__The task__. Exactly how many lines in this data contain the word "telles"? Only the number should be given.

__Data under study__.
========

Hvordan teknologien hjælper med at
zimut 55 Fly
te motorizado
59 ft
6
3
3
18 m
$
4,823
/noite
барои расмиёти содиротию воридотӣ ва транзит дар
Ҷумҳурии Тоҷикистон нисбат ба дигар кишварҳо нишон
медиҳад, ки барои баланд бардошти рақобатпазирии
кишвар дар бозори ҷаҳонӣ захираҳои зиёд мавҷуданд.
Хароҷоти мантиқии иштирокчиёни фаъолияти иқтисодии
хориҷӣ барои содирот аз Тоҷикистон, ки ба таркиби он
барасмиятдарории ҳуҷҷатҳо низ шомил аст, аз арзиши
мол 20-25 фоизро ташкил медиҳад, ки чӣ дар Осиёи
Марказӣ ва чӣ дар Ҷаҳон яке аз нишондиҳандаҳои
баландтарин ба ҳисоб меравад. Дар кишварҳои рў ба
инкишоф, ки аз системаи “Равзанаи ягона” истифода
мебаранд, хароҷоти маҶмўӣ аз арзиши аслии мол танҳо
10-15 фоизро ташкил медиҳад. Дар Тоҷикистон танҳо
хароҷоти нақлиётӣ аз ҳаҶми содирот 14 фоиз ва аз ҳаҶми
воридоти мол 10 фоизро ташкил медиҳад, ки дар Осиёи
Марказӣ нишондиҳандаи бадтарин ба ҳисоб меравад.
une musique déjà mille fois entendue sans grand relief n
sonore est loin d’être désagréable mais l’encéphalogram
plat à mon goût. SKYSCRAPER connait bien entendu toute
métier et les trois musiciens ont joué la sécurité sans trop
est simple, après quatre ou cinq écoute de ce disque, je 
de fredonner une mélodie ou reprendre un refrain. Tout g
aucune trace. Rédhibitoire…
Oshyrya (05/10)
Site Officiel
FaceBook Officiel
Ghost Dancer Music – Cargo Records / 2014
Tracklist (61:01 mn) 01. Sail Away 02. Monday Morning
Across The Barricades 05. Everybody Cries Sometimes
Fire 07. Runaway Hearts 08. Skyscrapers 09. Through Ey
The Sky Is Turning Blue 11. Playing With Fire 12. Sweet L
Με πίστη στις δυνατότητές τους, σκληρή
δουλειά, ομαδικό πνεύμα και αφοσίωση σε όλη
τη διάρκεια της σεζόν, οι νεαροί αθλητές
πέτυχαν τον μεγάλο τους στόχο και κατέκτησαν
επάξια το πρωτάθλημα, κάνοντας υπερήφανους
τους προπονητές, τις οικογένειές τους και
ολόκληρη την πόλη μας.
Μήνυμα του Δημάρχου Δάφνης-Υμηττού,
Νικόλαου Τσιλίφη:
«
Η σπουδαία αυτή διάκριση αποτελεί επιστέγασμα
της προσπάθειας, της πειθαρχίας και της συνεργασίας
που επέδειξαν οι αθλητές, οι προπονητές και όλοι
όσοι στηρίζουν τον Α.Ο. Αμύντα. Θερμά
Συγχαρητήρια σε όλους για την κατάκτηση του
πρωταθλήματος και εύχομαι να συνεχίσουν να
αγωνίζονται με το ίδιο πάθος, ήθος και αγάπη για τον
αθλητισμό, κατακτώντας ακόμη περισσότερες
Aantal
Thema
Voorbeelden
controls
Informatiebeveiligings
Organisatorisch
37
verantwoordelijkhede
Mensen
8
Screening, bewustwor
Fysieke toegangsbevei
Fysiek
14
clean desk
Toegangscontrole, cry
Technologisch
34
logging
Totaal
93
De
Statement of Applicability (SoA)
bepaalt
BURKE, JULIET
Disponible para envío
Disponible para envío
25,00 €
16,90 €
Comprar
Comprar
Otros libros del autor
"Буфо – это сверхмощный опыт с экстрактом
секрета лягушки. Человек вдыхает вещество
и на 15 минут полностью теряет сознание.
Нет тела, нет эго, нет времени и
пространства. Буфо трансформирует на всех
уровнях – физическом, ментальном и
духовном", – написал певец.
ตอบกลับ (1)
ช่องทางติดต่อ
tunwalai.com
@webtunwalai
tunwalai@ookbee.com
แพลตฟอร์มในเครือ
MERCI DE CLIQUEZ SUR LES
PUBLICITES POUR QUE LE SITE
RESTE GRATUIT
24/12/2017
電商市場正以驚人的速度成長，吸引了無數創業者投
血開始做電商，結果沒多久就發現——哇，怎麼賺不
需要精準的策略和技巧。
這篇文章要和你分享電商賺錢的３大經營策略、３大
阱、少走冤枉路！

========

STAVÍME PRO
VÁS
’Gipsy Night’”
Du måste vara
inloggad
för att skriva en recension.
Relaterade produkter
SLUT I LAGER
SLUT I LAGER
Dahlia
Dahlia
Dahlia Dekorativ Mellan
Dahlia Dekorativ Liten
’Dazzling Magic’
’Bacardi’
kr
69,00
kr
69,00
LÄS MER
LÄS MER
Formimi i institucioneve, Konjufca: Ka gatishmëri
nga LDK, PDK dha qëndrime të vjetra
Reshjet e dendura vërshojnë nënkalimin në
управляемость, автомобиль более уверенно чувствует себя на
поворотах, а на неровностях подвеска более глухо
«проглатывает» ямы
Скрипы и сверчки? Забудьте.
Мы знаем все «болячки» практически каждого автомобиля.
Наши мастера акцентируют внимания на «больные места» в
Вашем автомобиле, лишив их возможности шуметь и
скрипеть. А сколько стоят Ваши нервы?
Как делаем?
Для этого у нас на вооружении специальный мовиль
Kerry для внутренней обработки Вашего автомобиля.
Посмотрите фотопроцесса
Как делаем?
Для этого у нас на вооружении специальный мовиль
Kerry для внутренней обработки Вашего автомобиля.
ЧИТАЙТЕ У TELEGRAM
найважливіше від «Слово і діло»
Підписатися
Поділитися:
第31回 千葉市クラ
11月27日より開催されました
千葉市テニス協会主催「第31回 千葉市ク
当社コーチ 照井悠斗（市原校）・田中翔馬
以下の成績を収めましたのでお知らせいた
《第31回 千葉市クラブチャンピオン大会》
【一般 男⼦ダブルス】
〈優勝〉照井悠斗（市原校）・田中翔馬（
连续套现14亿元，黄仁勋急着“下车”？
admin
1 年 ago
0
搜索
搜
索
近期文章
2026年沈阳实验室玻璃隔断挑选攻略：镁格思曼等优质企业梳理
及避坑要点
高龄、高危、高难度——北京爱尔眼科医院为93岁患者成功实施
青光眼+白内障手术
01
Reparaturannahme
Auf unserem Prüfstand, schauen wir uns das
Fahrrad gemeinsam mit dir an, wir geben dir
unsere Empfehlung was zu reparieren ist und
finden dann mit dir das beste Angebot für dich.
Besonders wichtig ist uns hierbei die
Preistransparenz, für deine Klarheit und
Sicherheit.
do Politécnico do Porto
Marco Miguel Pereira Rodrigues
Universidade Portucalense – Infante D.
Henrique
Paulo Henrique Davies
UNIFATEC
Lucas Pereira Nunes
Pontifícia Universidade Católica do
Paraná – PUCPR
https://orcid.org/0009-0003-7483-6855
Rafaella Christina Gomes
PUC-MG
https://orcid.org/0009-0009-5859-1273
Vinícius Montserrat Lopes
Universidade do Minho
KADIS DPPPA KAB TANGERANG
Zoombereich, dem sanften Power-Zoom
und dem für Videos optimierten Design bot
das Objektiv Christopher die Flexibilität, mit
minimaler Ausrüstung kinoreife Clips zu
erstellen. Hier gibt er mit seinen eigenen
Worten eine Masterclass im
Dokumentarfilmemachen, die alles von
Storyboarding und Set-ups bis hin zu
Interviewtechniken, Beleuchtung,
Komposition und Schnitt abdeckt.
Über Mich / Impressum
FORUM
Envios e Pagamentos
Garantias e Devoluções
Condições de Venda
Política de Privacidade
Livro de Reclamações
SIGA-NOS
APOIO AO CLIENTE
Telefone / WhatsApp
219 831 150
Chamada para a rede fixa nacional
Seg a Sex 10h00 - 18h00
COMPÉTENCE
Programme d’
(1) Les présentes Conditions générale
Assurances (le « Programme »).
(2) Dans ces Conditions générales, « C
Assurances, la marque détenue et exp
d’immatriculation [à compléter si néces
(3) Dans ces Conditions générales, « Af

========

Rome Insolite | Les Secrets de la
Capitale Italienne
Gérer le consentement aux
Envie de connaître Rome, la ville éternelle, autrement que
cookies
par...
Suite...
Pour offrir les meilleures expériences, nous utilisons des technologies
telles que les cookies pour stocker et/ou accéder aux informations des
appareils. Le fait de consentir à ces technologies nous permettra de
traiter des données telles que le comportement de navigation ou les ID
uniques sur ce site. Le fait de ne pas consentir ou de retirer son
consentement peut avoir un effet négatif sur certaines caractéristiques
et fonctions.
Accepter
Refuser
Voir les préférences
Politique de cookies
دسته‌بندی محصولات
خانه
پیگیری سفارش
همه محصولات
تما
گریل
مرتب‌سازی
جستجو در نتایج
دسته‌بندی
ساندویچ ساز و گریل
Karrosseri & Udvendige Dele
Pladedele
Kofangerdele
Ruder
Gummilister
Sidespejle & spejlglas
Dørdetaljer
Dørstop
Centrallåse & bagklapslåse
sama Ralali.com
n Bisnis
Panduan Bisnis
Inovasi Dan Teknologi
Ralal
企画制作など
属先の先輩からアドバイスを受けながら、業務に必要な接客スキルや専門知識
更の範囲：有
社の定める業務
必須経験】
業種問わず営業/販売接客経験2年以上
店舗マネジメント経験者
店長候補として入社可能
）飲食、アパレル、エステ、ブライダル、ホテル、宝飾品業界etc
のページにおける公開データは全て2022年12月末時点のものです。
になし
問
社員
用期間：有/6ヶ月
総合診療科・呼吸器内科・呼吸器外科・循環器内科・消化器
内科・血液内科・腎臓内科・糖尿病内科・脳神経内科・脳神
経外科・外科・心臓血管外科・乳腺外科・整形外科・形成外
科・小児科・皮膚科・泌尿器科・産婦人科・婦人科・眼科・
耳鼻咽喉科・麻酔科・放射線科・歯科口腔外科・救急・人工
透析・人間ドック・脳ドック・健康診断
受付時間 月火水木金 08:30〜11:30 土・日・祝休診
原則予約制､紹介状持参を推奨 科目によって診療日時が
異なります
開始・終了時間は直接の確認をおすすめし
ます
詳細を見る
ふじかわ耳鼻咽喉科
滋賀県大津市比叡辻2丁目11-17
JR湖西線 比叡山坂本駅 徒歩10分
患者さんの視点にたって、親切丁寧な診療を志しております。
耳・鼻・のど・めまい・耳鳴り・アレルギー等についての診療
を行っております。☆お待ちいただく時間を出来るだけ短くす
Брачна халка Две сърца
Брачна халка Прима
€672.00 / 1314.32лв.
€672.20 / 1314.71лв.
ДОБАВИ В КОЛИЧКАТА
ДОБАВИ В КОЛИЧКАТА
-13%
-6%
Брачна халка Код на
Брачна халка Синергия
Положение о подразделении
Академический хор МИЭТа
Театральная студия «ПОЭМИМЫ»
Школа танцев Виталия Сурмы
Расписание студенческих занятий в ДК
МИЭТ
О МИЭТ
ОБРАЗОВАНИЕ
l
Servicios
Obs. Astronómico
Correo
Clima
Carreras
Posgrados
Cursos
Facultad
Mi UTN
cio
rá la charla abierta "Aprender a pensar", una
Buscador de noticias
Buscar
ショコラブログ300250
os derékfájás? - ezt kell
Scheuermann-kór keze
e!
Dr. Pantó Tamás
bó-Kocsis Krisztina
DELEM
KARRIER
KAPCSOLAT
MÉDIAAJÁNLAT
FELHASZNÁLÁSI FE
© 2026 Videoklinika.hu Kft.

========

__Answer to the problem__. 2